Meta AIアプリにログインすると、FacebookとInstagramのアカウントが自動連携されるのも戦略的。ユーザーの過去データがそのままAIに活かされる仕組みになっています。
オープンソースから商用モデルへの大転換
今回のMuse Sparkで注目すべきは、Metaがオープンソース戦略を転換した点。これまでのLlamaシリーズは誰でも自由に使えましたが、Muse Sparkは完全にクローズド。設計やコードは一切公開されません。

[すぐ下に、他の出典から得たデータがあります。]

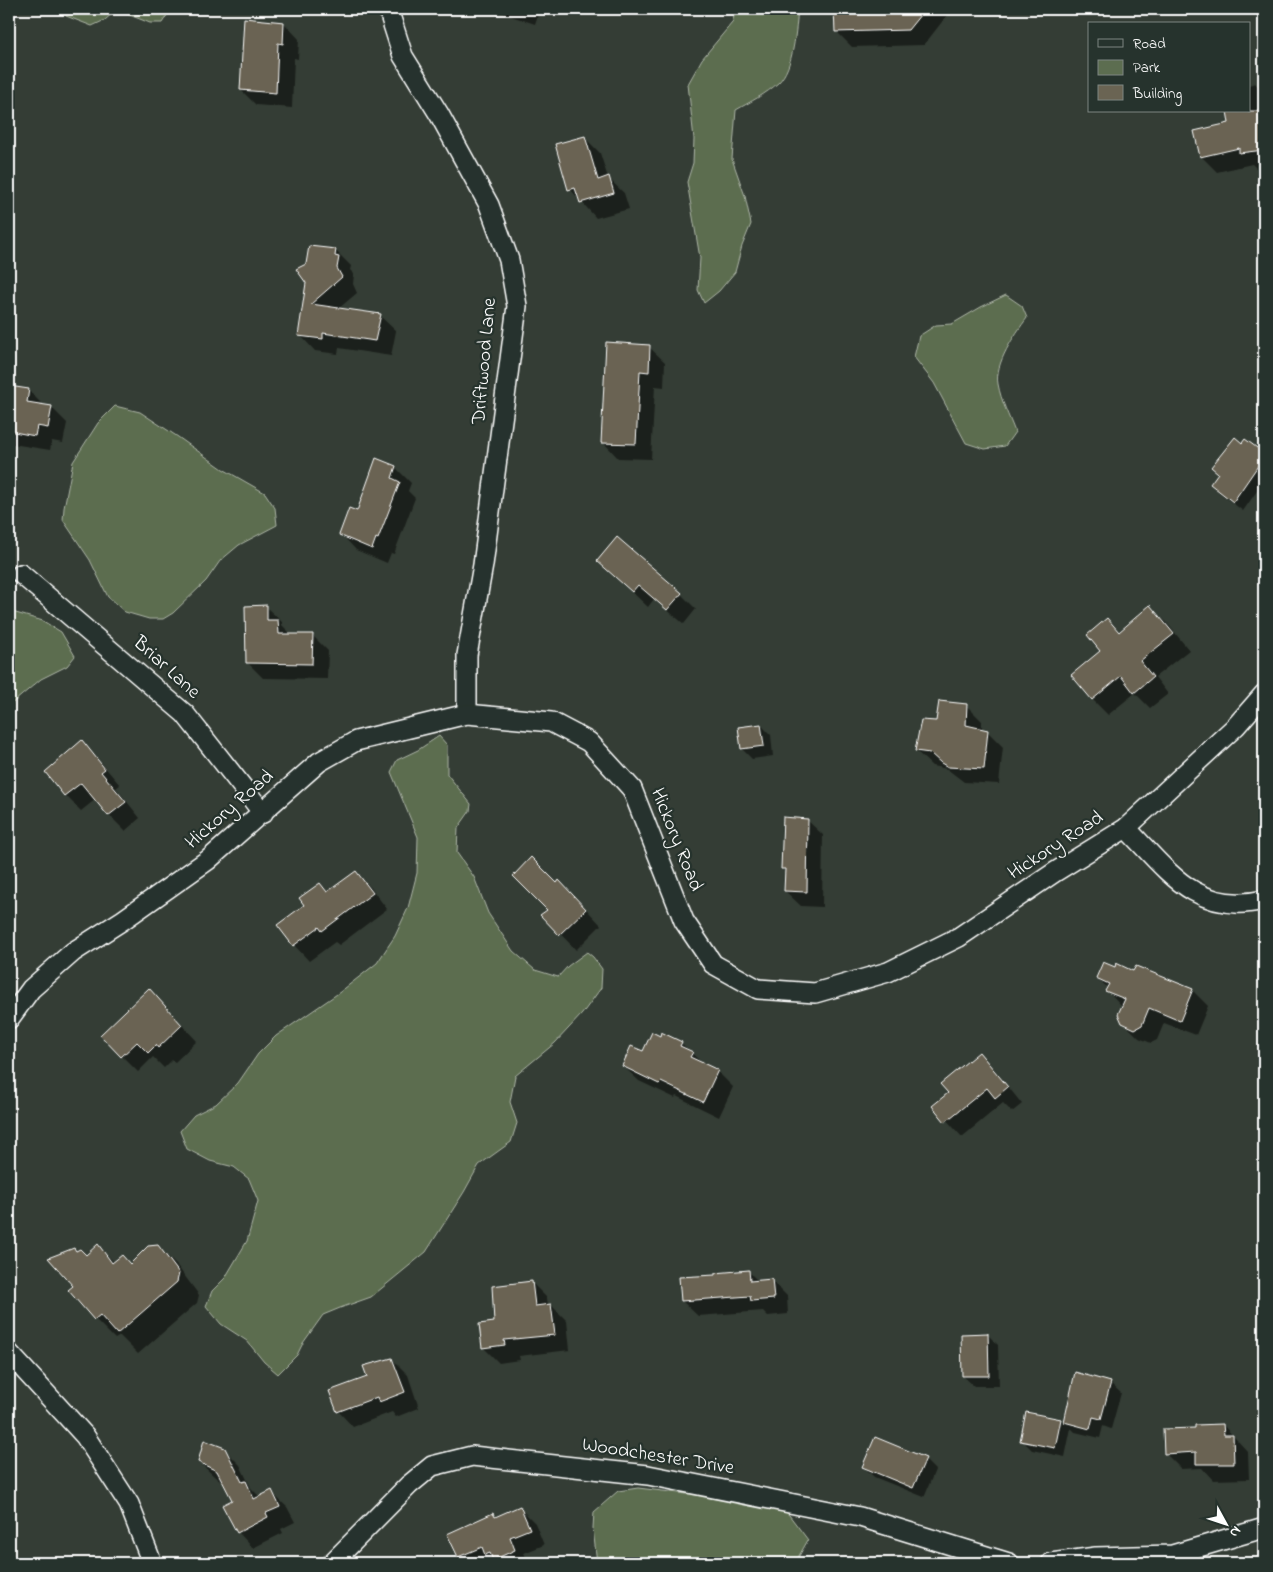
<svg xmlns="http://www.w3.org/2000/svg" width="1273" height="1572" font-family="'Indie Flower',sans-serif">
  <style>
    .green { fill: #5c6d50; stroke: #aeb6a8 }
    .shadow { fill: #0007 }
    .building { fill: #6a6453; stroke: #fff }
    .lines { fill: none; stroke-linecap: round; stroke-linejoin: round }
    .minor-casing { stroke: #fff; stroke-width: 22 }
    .minor { stroke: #26332d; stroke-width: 19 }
    .labels { text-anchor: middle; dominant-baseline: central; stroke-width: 4.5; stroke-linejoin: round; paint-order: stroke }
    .street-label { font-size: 20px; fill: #fff; stroke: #26332d }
  </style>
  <rect width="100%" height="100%" fill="#343d35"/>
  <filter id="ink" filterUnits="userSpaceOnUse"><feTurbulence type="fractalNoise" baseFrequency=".02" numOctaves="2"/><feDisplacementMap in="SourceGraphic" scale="10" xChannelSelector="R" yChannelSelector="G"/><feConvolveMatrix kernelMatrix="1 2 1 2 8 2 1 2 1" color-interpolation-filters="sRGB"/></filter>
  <g filter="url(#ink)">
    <g class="green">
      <path d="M 64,9 L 171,9 L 162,23 L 150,23 L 127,14 L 114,12 L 105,20 L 92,26 L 66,16 Z"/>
      <path d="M 736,9 L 798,9 C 796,29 794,68 778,83 C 766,94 750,102 736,110 L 732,159 L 745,196 L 751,224 L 742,246 L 735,272 L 719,291 L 704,303 L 698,290 L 700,258 L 687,182 L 693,163 L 694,139 L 688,84 L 702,59 L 732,23 Z"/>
      <path d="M 1006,295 L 1022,306 L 1027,318 C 1015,334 994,364 998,384 C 1001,401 1009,416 1015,432 L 1005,446 L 985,449 L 966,443 L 934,383 L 914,357 L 919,336 L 936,325 L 952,324 L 981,307 Z"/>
      <path d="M 115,406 L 140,412 L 178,437 L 223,469 L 265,493 L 275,508 L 277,525 L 239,545 L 220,561 L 206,581 L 173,613 L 163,619 L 149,619 L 125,612 L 108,597 L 90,560 L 63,520 L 64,508 L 73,462 L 98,423 Z"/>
      <path d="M 9,611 L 43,621 L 61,632 L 75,656 L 67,666 L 41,679 L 9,706 Z"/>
      <path d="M 439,736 L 447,745 L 447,774 L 471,804 L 470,811 L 458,828 L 457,853 L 474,877 L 488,913 L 513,951 L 535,970 L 558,977 L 568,966 L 587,952 L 593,957 L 602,969 L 601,988 L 582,1014 L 555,1043 L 515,1076 L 510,1102 L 517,1123 L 511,1142 L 479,1165 L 464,1192 L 426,1252 L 371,1297 L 340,1308 L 323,1315 L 303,1343 L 297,1355 L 278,1374 L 264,1362 L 247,1341 L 221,1324 L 206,1306 L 212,1291 L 225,1278 L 247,1241 L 258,1201 L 249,1179 L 234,1167 L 210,1161 L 187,1149 L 180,1131 L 194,1115 L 216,1104 L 238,1083 L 258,1054 L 276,1036 L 340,992 L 377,963 L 395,936 L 408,908 L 417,873 L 418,837 L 391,772 L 397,760 L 418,750 Z"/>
      <path d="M 638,1488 L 687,1494 L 726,1489 L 766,1495 L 789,1515 L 808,1540 L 795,1563 L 597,1563 L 593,1528 L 594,1512 L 618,1491 Z"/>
    </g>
    <g class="shadow">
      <path d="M 9,9 L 22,9 L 9,23 Z"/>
      <path d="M 499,9 L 540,9 L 535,24 L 505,14 Z"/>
      <path d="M 835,9 L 952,9 L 924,45 L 852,47 L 836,31 Z"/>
      <path d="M 284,23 L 299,39 L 298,59 L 294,58 L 292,108 L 256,105 L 241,90 Z"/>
      <path d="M 1255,83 L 1264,93 L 1264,167 L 1256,168 L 1252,164 L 1217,172 L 1201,156 L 1231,124 L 1249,111 L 1249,85 Z"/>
      <path d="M 584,137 L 600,153 L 608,178 L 624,193 L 629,209 L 596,218 L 570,189 Z"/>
      <path d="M 335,250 L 351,266 L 350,270 L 354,274 L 353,284 L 357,293 L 338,309 L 380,316 L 396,331 L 391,356 L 339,348 L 338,354 L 315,351 L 300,335 L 307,282 Z"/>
      <path d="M 649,347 L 665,362 L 664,387 L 655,386 L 651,459 L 618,458 L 603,442 Z"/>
      <path d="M 9,388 L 29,391 L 44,406 L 51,407 L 67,423 L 63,443 L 52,441 L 50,450 L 12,444 L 9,441 Z"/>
      <path d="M 1245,440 L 1264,455 L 1264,481 L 1243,511 L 1221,494 L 1211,484 Z"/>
      <path d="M 395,467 L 411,483 L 408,491 L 415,498 L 394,554 L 391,553 L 387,563 L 356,550 L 341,534 Z"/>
      <path d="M 599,561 L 681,594 L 696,609 L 684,624 L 654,599 L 648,607 Z"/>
      <path d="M 266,607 L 282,622 L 282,625 L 292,635 L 312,635 L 328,651 L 327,679 L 263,678 L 248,663 Z"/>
      <path d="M 1150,607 L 1166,622 L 1189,650 L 1155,677 L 1168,694 L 1150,708 L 1135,693 L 1108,715 L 1092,699 L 1107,620 L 1120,633 Z"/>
      <path d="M 967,706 L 982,721 L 982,730 L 987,731 L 1003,747 L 999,784 L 964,782 L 947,769 L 932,766 L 916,751 L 937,723 Z"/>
      <path d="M 761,725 L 771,735 L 773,756 L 752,759 L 742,749 Z"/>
      <path d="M 82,742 L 97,758 L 120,785 L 116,788 L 140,818 L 125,831 L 109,815 L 96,799 L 81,811 L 65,795 L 46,772 Z"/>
      <path d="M 807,820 L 823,835 L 822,907 L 801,906 L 785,891 L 786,872 L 782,868 Z"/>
      <path d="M 356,872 L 371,888 L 387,909 L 339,945 L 335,942 L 309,961 L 294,945 L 306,905 L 320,884 L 328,893 Z"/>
      <path d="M 557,885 L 575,897 L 601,925 L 576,950 L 542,915 L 548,910 Z"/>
      <path d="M 1115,968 L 1134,972 L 1192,990 L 1208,1006 L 1196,1035 L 1164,1023 L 1157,1040 L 1151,1043 L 1139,1038 L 1123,1022 L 1123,1007 L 1107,990 L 1108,988 L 1097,978 Z"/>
      <path d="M 149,990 L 197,1041 L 175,1062 L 172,1060 L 164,1068 L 153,1057 L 138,1072 L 101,1035 Z"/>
      <path d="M 681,1043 L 704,1065 L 718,1072 L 733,1087 L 719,1117 L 676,1096 L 675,1098 L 639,1081 L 623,1066 L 644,1053 Z"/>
      <path d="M 979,1054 L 994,1069 L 1022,1104 L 1012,1112 L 1003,1103 L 962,1137 L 934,1106 L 949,1093 Z"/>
      <path d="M 98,1246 L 115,1263 L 130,1265 L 157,1246 L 178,1267 L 199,1295 L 197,1303 L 138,1354 L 120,1336 L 115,1339 L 95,1319 L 74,1286 L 77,1252 L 86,1257 Z"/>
      <path d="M 748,1271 L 758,1281 L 771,1280 L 787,1296 L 788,1314 L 768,1316 L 763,1311 L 698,1316 L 682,1301 L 717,1276 Z"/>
      <path d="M 531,1282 L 547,1298 L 548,1306 L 551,1305 L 567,1321 L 570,1350 L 519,1356 L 520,1360 L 499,1363 L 483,1347 L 495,1323 Z"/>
      <path d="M 987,1334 L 998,1345 L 999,1386 L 974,1386 L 963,1376 Z"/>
      <path d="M 392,1359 L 408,1375 L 419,1408 L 396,1417 L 392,1412 L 353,1427 L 338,1411 L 369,1378 Z"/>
      <path d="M 1076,1373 L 1110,1383 L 1121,1393 L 1111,1429 L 1103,1426 L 1100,1438 L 1075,1432 L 1071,1428 L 1065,1457 L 1032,1450 L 1022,1440 L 1061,1420 L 1065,1424 Z"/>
      <path d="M 1223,1425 L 1248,1452 L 1249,1479 L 1213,1480 L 1202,1468 L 1181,1469 L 1165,1453 Z"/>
      <path d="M 224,1449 L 240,1465 L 251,1488 L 260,1497 L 271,1492 L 287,1507 L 295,1522 L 281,1529 L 283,1533 L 253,1548 L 238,1532 L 234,1500 L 224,1482 L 215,1477 L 199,1462 Z"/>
      <path d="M 925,1460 L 935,1470 L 924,1497 L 874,1477 L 864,1467 Z"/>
      <path d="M 520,1508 L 535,1523 L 544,1545 L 524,1553 L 529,1563 L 466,1563 L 459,1556 L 493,1515 L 496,1518 Z"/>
    </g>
    <g class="building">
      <path d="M 834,9 L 925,9 L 908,30 L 835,32 Z"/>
      <path d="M 244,18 L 284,22 L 283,44 L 278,43 L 276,93 L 240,90 Z"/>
      <path d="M 1227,111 L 1264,111 L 1264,150 L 1239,153 L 1239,148 L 1200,157 L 1194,131 L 1229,123 Z"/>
      <path d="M 585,136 L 598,180 L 609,176 L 614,193 L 580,203 L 575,188 L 568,190 L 555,144 Z"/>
      <path d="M 309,246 L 336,249 L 335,256 L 339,257 L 337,268 L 342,277 L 311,304 L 381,314 L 375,341 L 323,333 L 323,339 L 298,336 L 306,283 L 296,269 L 306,264 Z"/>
      <path d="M 606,342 L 650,345 L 649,372 L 640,371 L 636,444 L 601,443 Z"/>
      <path d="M 9,386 L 29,389 L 27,402 L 52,406 L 48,428 L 37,426 L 35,436 L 9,431 Z"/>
      <path d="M 1235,437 L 1242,443 L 1245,439 L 1264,453 L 1264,457 L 1233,502 L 1210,484 L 1218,473 L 1211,467 Z"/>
      <path d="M 376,458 L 396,466 L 392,478 L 400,482 L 378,539 L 376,538 L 372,549 L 339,535 L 349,508 L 357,511 Z"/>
      <path d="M 617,537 L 682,593 L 667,610 L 638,585 L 632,592 L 597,561 Z"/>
      <path d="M 267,605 L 267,620 L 278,620 L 279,634 L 313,634 L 312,664 L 246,663 L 245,606 Z"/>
      <path d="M 1150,605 L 1174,634 L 1140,661 L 1153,677 L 1134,693 L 1121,676 L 1092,700 L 1071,675 L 1100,651 L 1087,635 L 1107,618 L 1119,632 Z"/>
      <path d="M 939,701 L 967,704 L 966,725 L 988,730 L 984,769 L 948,767 L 941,763 L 930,753 L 915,751 L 921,720 L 936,721 Z"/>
      <path d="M 761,724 L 764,746 L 741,749 L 738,727 Z"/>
      <path d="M 82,740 L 105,769 L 101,772 L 126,802 L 108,816 L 81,783 L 64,796 L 45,772 Z"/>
      <path d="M 783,817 L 808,819 L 807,892 L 784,891 L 785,869 L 781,869 Z"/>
      <path d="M 531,857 L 557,883 L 559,880 L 586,909 L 559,935 L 540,915 L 547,910 L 513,876 Z"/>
      <path d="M 356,871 L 373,893 L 322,931 L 319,927 L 293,946 L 277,925 L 304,905 L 299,898 L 320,883 L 327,892 Z"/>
      <path d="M 1103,962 L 1115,967 L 1116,963 L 1133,971 L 1136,966 L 1193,989 L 1180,1021 L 1149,1008 L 1142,1025 L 1135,1029 L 1122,1023 L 1118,1014 L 1125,999 L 1105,991 L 1109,984 L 1096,978 Z"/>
      <path d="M 149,988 L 182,1025 L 158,1048 L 156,1045 L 148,1053 L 137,1042 L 121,1057 L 100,1035 Z"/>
      <path d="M 652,1032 L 660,1036 L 661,1032 L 682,1042 L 680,1046 L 693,1052 L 690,1057 L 718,1070 L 703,1102 L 661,1082 L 659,1084 L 622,1066 L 631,1046 L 643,1051 Z"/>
      <path d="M 979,1052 L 1008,1087 L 995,1098 L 987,1088 L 945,1122 L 932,1106 L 948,1093 L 940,1084 Z"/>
      <path d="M 98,1244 L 112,1263 L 122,1255 L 130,1264 L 148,1246 L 158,1245 L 179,1273 L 177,1282 L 117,1334 L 100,1315 L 94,1320 L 68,1290 L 73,1286 L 48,1258 L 74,1248 L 76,1251 L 80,1249 L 86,1255 Z"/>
      <path d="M 749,1270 L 750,1281 L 772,1279 L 774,1299 L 751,1301 L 750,1296 L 681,1301 L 679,1277 L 715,1275 L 715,1273 Z"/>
      <path d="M 532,1281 L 535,1306 L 551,1304 L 555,1335 L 504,1340 L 505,1345 L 482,1348 L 479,1324 L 494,1322 L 492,1286 Z"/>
      <path d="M 988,1333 L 989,1376 L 962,1376 L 961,1334 Z"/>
      <path d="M 392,1358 L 405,1392 L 379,1402 L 377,1397 L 337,1412 L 329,1391 L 367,1377 L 363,1366 Z"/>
      <path d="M 1075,1372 L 1111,1382 L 1101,1419 L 1093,1417 L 1090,1429 L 1064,1422 Z"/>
      <path d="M 1026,1412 L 1061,1419 L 1055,1448 L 1020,1441 Z"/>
      <path d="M 1223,1424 L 1224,1435 L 1233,1435 L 1234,1464 L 1196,1464 L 1196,1452 L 1164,1454 L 1163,1429 L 1195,1428 L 1195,1425 Z"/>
      <path d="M 875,1437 L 926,1458 L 913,1488 L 862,1467 Z"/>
      <path d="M 204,1440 L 225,1448 L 242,1482 L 246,1481 L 254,1499 L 272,1490 L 280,1507 L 266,1513 L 268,1517 L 237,1533 L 222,1505 L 232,1500 L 217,1471 L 198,1462 Z"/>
      <path d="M 520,1506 L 530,1529 L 510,1537 L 515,1550 L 493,1560 L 490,1553 L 485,1555 L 482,1547 L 458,1557 L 447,1534 L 493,1513 L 495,1517 Z"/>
    </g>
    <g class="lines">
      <defs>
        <g id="minor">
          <path d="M 388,9 L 403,56 L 439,114 L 489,205 L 509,260 L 517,306 L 483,565 L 467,655 L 467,714"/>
          <path d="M 21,574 L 185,714 L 263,813"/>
          <path d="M 1126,828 C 1167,870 1197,916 1264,900"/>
          <path d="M 9,1019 L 31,989 L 73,952 L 123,920 L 208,860 L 319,762 L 356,741 L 467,714 L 551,722 L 589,742 L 632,789 L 684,921 L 713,964 L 758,989 L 815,993 L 888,972 L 959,937 L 1055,872 L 1126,828 L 1236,726 L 1264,694"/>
          <path d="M 9,1353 L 85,1436 L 129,1504 L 152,1563"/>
          <path d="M 332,1563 L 409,1485 L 432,1466 L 472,1456 L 648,1475 L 860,1517 L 1009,1563"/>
          <path d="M 1051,1563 L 1096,1557 L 1172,1555 L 1264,1528"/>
        </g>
      </defs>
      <use href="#minor" class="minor-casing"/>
      <use href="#minor" class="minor"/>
    </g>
  </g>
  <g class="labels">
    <g class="street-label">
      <text transform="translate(485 361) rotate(-85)">Driftwood Lane</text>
      <text transform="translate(166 668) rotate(42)">Briar Lane</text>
      <text transform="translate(230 810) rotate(-41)">Hickory Road</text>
      <text transform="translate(676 840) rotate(68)">Hickory Road</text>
      <text transform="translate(1056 846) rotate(-33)">Hickory Road</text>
      <text transform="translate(658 1457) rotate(9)">Woodchester Drive</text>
    </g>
  </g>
  <rect width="1273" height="1572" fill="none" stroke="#26332d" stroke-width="30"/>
  <rect x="15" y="15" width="1243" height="1542" fill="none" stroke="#fff" stroke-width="2" filter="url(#ink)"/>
  <rect x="1088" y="22" width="162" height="90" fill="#26332d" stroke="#7d8581"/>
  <rect x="1098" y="39" width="25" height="8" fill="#26332d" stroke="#7d8581"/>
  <text x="1133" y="48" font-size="15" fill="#ffffff">Road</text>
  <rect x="1098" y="60" width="25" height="15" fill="#5c6d50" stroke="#7d8581"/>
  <text x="1133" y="72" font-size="15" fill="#ffffff">Park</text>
  <rect x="1098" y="85" width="25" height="15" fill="#6a6453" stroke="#7d8581"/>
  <text x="1133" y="98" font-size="15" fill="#ffffff">Building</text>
  <g transform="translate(1226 1524) rotate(130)" stroke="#26332d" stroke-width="4" paint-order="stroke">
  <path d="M0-4L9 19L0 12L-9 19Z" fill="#ffffff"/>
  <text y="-8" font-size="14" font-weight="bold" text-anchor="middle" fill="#ffffff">N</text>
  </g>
</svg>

理由は明確で、Metaは2026年だけでAI関連のインフラに1,150億〜1,350億ドル(約17〜20兆円)を投資する予定。これだけ巨額の投資をするなら、直接収益につながるビジネスモデルが必要ということでしょう。
今は限定パートナーのみがAPI経由でアクセスできる状態ですが、将来的には有料APIとして広く提供される予定です。OpenAIやAnthropicと同じ土俵で勝負する体制に変わったわけです。
Web制作の現場でも活用できそうなポイント
RESONIXでWeb制作をやっていて感じるのは、この「マルチモーダルな認識能力」が実用的だということ。クライアントから「この画面の使い勝手を改善したい」と言われたとき、スクリーンショットを見せるだけでAIが具体的な改善提案をしてくれる可能性があります。
特に小規模事業者の場合、専門的なUI/UX分析ツールを導入するのは予算的に厳しいことが多いんですが、画像を見ただけで改善点を指摘してくれるAIがあれば、もっと気軽にサイト改善に取り組めるはず。
商品写真から競合比較まで自動でやってくれる機能も、ECサイト運営には重宝しそうです。「この商品の強みを他社と比べて教えて」みたいな使い方ができれば、マーケティング資料作りも効率化できますね。
2026年はAIエージェントが当たり前になる年
Muse Sparkの発表を見ていると、2026年がAIエージェントの実用化元年になりそうな予感がします。チャット形式で一問一答するのではなく、複雑な目標を伝えるだけでAIが勝手に最適解を見つけてくる世界。
中小企業の現場でも、「来月のキャンペーン企画を考えて」「競合の価格調査して」みたいな曖昧な指示で、AIが複数の角度から分析・提案してくれる日が近そうです。
Meta以外にもAnthropic、OpenAI、Googleが似たような方向で開発を進めているので、今年後半にはエージェント型AIの選択肢がかなり増えているでしょう。面白い時代になってきました。